What does all this mean in the end?  Should you give up 90 minutes of your time to see this movie?  No.  But if one day you’re lying on your couch, sick from disease or man-made causes, you might want to trade those 90 minutes for some time with Hawk and his “friends.”  Of course in full disclosure you will have “Swinging from the Stars” stuck in your head for at least the next 48 hours. 


What the critics said then: 

’‘Now and then, a Hollywood megabomb explodes with so much force that it actually sheds some light. “Hudson Hawk,” a colossally sour and ill-conceived misfire, is at least a film from which someone may learn something, if only the hard way.

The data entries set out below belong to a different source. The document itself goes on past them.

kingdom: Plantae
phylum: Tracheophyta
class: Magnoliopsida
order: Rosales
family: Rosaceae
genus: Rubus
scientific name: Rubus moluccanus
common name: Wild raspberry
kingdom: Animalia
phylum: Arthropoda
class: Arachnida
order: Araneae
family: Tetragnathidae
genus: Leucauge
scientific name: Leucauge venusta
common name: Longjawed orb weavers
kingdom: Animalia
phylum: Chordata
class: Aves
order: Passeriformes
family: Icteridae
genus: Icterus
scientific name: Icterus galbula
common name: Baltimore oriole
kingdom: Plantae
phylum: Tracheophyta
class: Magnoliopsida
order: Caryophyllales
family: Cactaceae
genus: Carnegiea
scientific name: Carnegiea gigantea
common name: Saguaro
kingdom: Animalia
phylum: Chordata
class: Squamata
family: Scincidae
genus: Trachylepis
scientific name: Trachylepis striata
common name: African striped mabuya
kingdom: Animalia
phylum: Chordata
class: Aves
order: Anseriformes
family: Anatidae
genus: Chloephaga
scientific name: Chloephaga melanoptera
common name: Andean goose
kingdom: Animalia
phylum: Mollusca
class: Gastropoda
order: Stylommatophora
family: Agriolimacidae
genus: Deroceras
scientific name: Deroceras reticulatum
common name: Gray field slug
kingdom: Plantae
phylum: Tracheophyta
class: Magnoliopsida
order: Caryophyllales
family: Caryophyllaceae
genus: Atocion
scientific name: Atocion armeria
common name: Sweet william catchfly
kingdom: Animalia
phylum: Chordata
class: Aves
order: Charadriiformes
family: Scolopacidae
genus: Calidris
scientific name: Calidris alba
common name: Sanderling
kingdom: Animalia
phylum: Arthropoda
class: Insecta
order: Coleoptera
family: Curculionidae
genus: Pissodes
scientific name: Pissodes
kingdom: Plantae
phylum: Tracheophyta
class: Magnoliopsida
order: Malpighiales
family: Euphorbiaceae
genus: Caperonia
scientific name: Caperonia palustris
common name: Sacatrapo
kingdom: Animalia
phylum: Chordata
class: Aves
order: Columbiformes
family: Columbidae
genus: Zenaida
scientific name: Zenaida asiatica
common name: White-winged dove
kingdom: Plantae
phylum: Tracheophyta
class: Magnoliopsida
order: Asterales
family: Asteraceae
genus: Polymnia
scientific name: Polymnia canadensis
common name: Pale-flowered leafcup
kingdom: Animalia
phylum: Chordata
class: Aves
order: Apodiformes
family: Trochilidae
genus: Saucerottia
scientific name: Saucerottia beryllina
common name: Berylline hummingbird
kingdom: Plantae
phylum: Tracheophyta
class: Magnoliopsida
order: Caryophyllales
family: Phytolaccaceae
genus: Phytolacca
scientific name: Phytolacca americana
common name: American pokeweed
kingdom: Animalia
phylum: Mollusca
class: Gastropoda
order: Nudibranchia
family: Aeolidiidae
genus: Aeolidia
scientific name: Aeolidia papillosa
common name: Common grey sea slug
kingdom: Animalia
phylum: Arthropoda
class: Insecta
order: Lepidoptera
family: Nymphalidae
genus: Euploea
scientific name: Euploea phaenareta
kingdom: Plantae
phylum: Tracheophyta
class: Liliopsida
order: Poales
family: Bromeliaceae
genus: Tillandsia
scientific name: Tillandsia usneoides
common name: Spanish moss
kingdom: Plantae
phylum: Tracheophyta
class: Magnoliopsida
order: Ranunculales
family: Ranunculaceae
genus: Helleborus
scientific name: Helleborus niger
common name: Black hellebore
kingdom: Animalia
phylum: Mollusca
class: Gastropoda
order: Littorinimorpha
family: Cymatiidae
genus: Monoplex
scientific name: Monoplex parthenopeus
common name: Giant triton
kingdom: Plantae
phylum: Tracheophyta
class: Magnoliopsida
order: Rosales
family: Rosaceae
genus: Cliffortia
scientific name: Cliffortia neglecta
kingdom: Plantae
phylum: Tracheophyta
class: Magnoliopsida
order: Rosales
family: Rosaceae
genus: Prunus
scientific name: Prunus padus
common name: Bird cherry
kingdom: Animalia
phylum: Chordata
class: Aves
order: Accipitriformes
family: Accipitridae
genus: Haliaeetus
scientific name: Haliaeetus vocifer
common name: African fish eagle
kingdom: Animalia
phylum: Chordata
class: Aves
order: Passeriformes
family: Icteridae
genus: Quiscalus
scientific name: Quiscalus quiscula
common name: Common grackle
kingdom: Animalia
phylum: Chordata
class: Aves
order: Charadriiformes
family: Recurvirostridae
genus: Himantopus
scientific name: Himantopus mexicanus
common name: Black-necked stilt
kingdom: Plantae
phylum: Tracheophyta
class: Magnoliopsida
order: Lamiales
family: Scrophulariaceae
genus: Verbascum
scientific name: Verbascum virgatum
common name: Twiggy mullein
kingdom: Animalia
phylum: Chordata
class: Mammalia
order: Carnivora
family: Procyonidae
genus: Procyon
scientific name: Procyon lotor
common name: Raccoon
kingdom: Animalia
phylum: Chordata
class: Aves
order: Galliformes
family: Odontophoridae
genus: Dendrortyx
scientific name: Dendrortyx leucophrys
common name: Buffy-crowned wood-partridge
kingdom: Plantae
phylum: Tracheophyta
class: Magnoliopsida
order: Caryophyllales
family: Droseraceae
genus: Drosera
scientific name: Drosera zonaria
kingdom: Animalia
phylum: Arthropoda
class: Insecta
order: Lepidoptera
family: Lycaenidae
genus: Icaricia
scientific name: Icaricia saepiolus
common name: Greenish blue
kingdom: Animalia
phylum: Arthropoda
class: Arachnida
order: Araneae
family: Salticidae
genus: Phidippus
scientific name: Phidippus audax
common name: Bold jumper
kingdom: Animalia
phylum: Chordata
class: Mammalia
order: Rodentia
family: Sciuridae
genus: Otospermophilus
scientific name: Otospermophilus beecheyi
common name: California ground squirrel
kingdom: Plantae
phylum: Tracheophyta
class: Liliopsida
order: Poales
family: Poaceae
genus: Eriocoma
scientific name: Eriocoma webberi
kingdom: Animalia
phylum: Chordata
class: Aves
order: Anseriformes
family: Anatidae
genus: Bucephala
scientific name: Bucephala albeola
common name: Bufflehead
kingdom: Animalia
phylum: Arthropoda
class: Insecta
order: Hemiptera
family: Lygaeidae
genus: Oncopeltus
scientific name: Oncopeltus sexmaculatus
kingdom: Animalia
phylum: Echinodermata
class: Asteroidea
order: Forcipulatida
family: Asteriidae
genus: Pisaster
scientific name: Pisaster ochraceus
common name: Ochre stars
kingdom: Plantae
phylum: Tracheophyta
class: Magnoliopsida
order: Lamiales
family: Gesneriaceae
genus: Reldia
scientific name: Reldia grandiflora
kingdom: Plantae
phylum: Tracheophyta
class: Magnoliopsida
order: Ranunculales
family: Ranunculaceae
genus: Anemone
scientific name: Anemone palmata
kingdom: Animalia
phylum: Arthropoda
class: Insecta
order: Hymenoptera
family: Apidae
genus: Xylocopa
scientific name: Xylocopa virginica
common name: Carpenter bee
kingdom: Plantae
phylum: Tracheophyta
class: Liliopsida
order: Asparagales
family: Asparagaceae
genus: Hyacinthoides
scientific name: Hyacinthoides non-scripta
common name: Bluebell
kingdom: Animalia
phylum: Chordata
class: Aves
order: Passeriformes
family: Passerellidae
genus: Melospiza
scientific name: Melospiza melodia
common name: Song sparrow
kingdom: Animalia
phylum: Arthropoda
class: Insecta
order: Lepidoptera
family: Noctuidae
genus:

A star (Bruce Willis) out of touch with the qualities that have made him popular. A relatively new director (Michael Lehmann, who made “Heathers”) who is in way over his head. And a producer (Joel Silver) who’s known for vulgar hits (“48 Hours,” “Die Hard” “Lethal Weapon”) but this time delivers only vulgarity. These are contributing factors to the “Hudson Hawk” debacle, which is one of the very special ones, the kind that will be spoken of in the same breath with “The Bonfire of the Vanities” and “Howard the Duck.” Smirky, mean-spirited cynicism is the spirit that unites all three.